I grew up in the '60s. I grew up in Brooklyn. My parents were not intellectuals. They didn’t go to college. My father set wallpaper. My mother read a bit. They were middle class Jews in New York and one of the things they enjoyed doing was going to the city and seeing Broadway shows. They would take my brother and I often. The first play I ever saw was Herb Gardner's A Thousand Clowns. It was probably 1962 or 1963. I was a little boy, about nine-years-old, but it's a privilege to be in a Broadway theater. It felt like church. It was such a glorious, exciting experience to be inside that theater. I felt so very sophisticated, and I was very smitten. Though I was very excited by the theater, I was fairly adept at drawing as a child, which determined the course of my education. When you are an otherwise very myopic, un-athletic kid, you need something, and for me at that age, it was drawing.
When did you start writing?
By my teen years, my friends and I were writing parodies of musicals as part of our term projects or reports in our academic classes. They were just these silly things, but we had so much fun. I remember we had to do a report on the Congo, and my friends and I wrote My Fair Native – an historical look at the region, but with melodies taken from My Fair Lady. That kind of thing. I didn’t take any of it seriously, but we had fun.
Simultaneously, my artwork was getting a bit of attention, earned me a scholarship to Pratt Institute, so I began college studying art.
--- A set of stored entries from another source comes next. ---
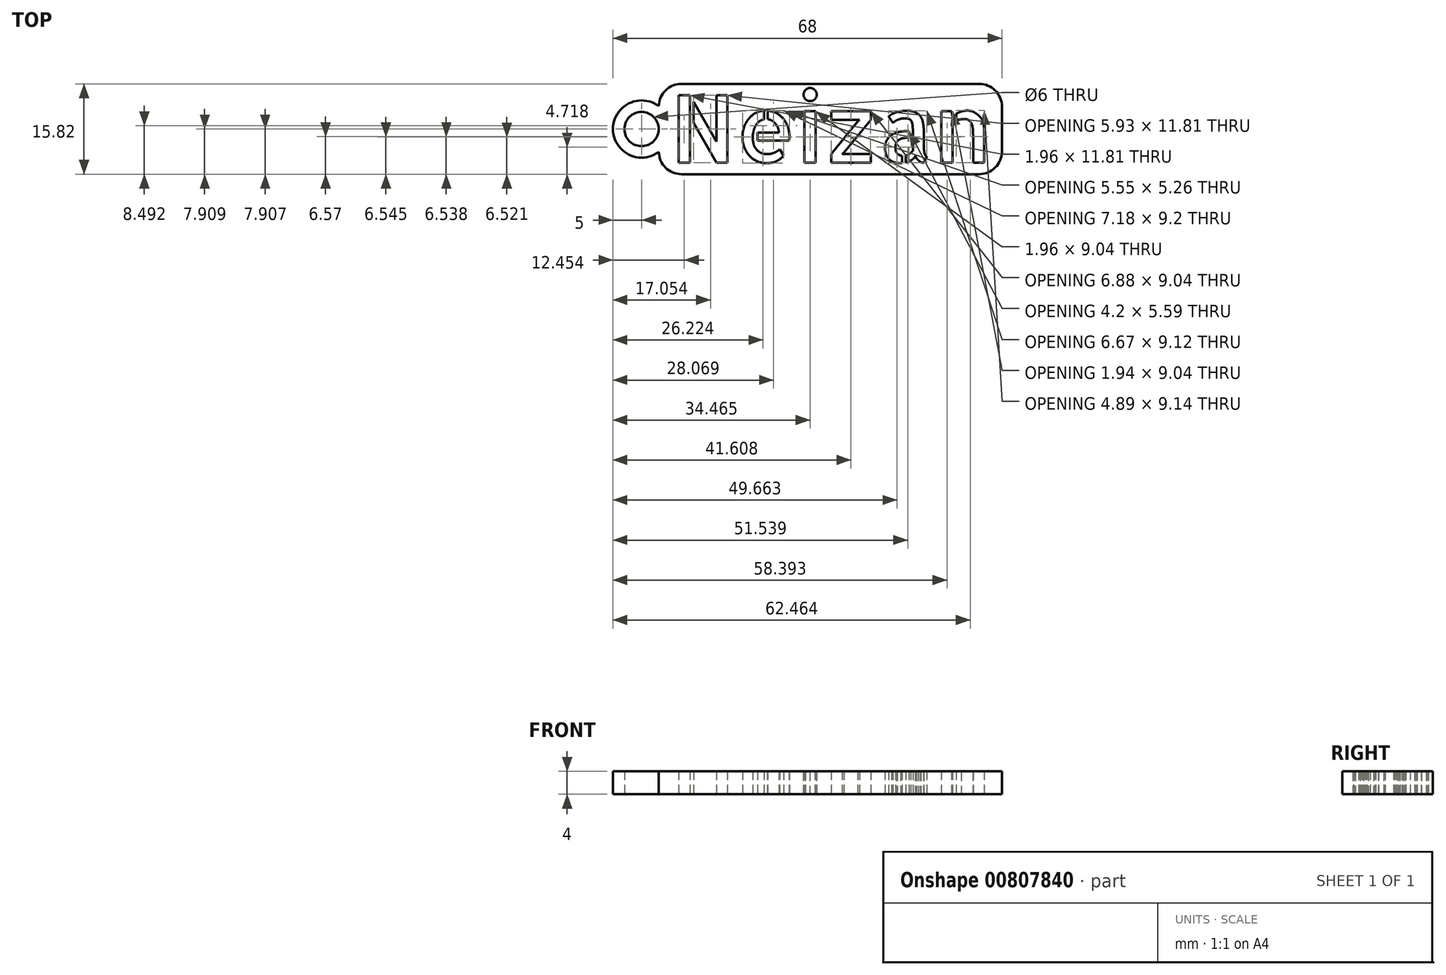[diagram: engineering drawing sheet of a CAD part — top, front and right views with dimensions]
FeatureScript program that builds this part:
annotation { "Feature Type Name" : "Feature", "Feature Type Description" : "" }
export const myFeature = defineFeature(function(context is Context, id is Id, definition is map)
    precondition{}
    {
        {
            var Q0;
            Q0=qCreatedBy(makeId("Top.planeOp"),FACE);
            var sketch = newSketch(context, id + "F0", { "sketchPlane" : qUnion([Q0])});
            skLineSegment(sketch, "E0.bottom", {"start": v(-2, -2) * mm, "end": v(58, -2) * mm});
            skLineSegment(sketch, "E0.top", {"start": v(-2, 13.82) * mm, "end": v(58, 13.82) * mm});
            skLineSegment(sketch, "E0.left", {"start": v(-2, -2) * mm, "end": v(-2, 1.9) * mm});
            skLineSegment(sketch, "E0.right", {"start": v(58, -2) * mm, "end": v(58, 13.82) * mm});
            skArc(sketch, "E1", {"start": v(-2, 9.9) * mm, "mid": v(-10, 5.9) * mm, "end": v(-2, 1.9) * mm});
            skLineSegment(sketch, "E2.trimOffspring", {"start": v(-2, 9.9) * mm, "end": v(-2, 13.82) * mm});
            skCircle(sketch, "E3", {"center": v(-5, 5.9) * mm, "radius": 3 * mm});
            skLineSegment(sketch, "E4", {"start": v(58, 5.9) * mm, "end": v(-10, 5.9) * mm, "construction": true});
            skText(sketch, "E5", { "text": "Neizan", "fontName": "AllertaStencil-Regular.ttf"});
            const initialGuessF0  = {"E5": [0, 0, 1, 0, 0.01182]};
            skSetInitialGuess(sketch, initialGuessF0);
            skSolve(sketch);
        }
        {
            var Q0;
            Q0=makeQuery(id+"F0.imprint","IMPRINT",FACE,{"disambiguationData":[TD([[makeQuery(id+"F0.imprint","IMPRINT",EDGE,{"derivedFrom":sQuery(id+"F0.wireOp",EDGE,"E0.bottom")}),1.0]])]});
            extrude(context, id + "F1", {"entities" : qUnion([Q0]), "depth" : 4 * mm, "offsetDistance" : 25 * mm});
        }
        {
            var Q0;
            Q0=makeQuery(id+"F1.opExtrude","SWEPT_EDGE",EDGE,{"disambiguationData":[OSD([sQuery(id+"F0.wireOp",EDGE,"E0.bottom"),sQuery(id+"F0.wireOp",EDGE,"E0.left")])]});
            var Q1;
            Q1=makeQuery(id+"F1.opExtrude","SWEPT_EDGE",EDGE,{"disambiguationData":[OSD([sQuery(id+"F0.wireOp",EDGE,"E0.bottom"),sQuery(id+"F0.wireOp",EDGE,"E0.right")])]});
            var Q2;
            Q2=makeQuery(id+"F1.opExtrude","SWEPT_EDGE",EDGE,{"disambiguationData":[OSD([sQuery(id+"F0.wireOp",EDGE,"E0.top"),sQuery(id+"F0.wireOp",EDGE,"E0.right")])]});
            var Q3;
            Q3=makeQuery(id+"F1.opExtrude","SWEPT_EDGE",EDGE,{"disambiguationData":[OSD([sQuery(id+"F0.wireOp",EDGE,"E0.top"),sQuery(id+"F0.wireOp",EDGE,"E2.trimOffspring")])]});
            fillet(context, id + "F2", {"entities" : qUnion([Q0, Q1, Q2, Q3]), "radius" : 4 * mm, "tangentPropagation" : true, "allowEdgeOverflow" : false});
        }
    });
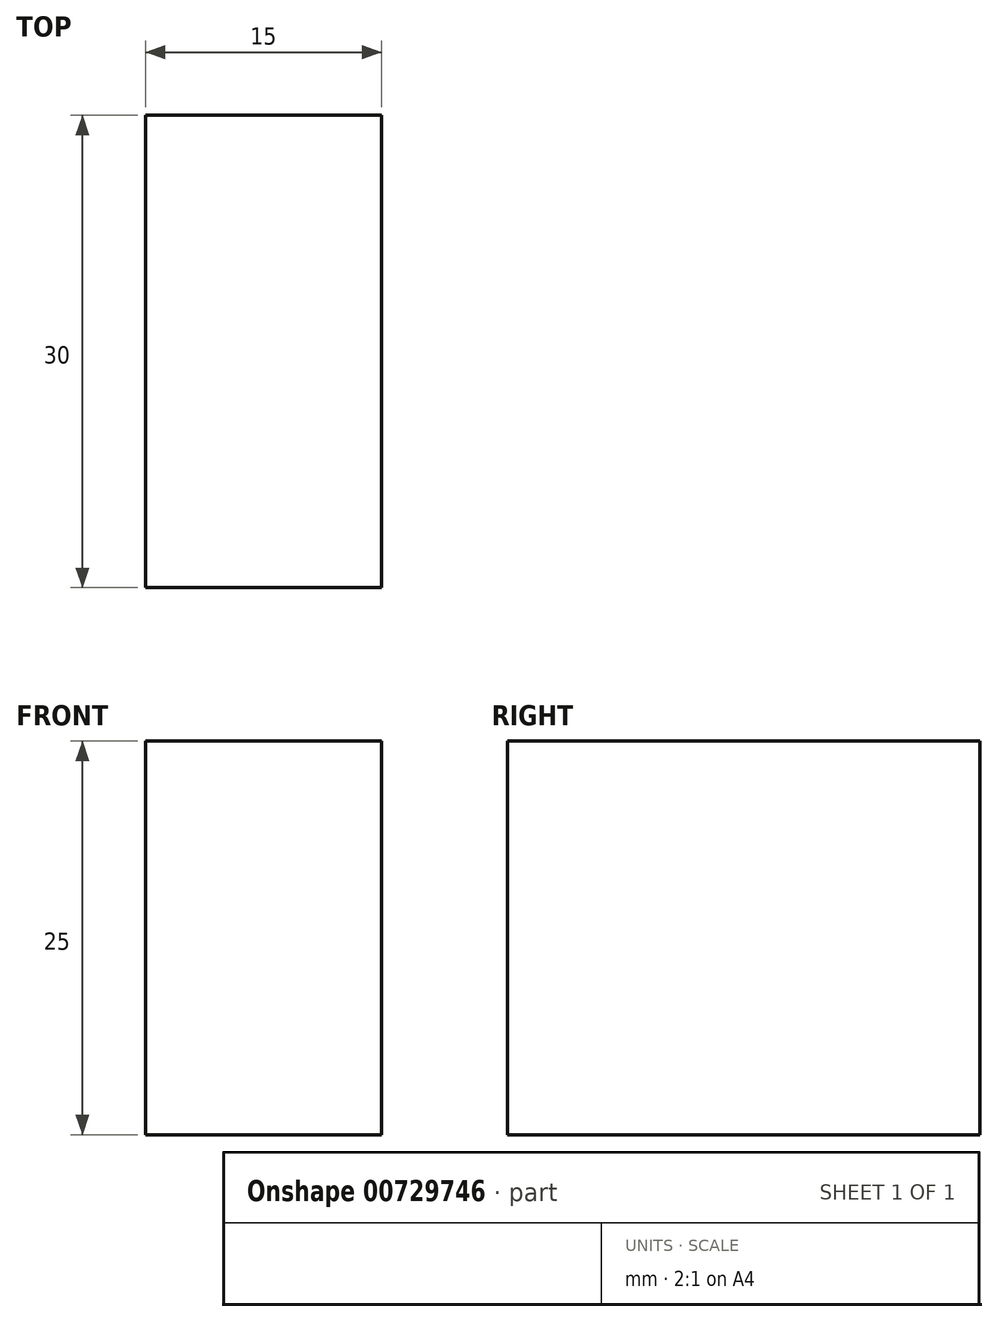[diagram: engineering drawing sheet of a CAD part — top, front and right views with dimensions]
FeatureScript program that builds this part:
annotation { "Feature Type Name" : "Feature", "Feature Type Description" : "" }
export const myFeature = defineFeature(function(context is Context, id is Id, definition is map)
    precondition{}
    {
        {
            var Q0;
            Q0=qCreatedBy(makeId("Top.planeOp"),FACE);
            var sketch = newSketch(context, id + "F0", { "sketchPlane" : qUnion([Q0])});
            skLineSegment(sketch, "E0.bottom", {"start": v(7.5, -15) * mm, "end": v(-7.5, -15) * mm});
            skLineSegment(sketch, "E0.top", {"start": v(7.5, 15) * mm, "end": v(-7.5, 15) * mm});
            skLineSegment(sketch, "E0.left", {"start": v(7.5, -15) * mm, "end": v(7.5, 15) * mm});
            skLineSegment(sketch, "E0.right", {"start": v(-7.5, -15) * mm, "end": v(-7.5, 15) * mm});
            skPoint(sketch, "E0.middle", {"position": v(0, 0) * mm});
            skSolve(sketch);
        }
        {
            var Q0;
            Q0 = qSketchRegion(id + "F0", true);
            extrude(context, id + "F1", {"entities" : qUnion([Q0]), "endBound" : BoundingType.SYMMETRIC, "depth" : 25 * mm, "offsetDistance" : 25 * mm});
        }
    });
But when I was at Pratt, I realized how much I missed the reading and the writing of other schools. Eventually, I transferred from Pratt to SUNY Purchase, where I was able to enjoy a mentor-mentee relationship with a professor there, the theater critic Julius Novick. He taught dramatic literature; there was no playwriting class at Purchase then. I credit Novick with being the man who gave me permission to write plays. At Purchase, I saw my first play produced, which was the proverbial “life-changing” moment.
In what ways did Novick give you permission?
He was just so un-withholding in his perception and appreciation of my talent, which is something every writer really needs. When he was asked on a student evaluation form if I should continue in the field of playwriting, he was unequivocal in his response. He wrote, “Yes!!!” With three exclamation points! That had a tremendous impact on me. It’s something I’ve thought about often as a teacher myself: when you identify promise in a student, don’t ever keep it to yourself. Make sure your student knows that you recognize something in him that he may not yet understand about himself. It’s a generosity that people who go into creative fields do not often encounter.
What’s the best piece of advice you can offer up-and-coming writers after so many years at the typewriter yourself?
I very often advise people not to devote all of their energies to a single project for a period of years. If you’ve been working on something for two years and you’re still not finished with it, it’s probably time to put it aside and get to work on something else. If it’s flawed after two years, those flaws will still be there when you come back to it. In the meantime, go out and write something else and learn from the flaws in that. That’s the best way to learn craft, really; it’s not about tinkering with the same piece for a hundred years. It’s about writing. Also, practically speaking, if you’ve written something promising, someone of some power or import is going to inevitably ask what else you’ve got. You’d better have something else. You don’t want to miss that opportunity.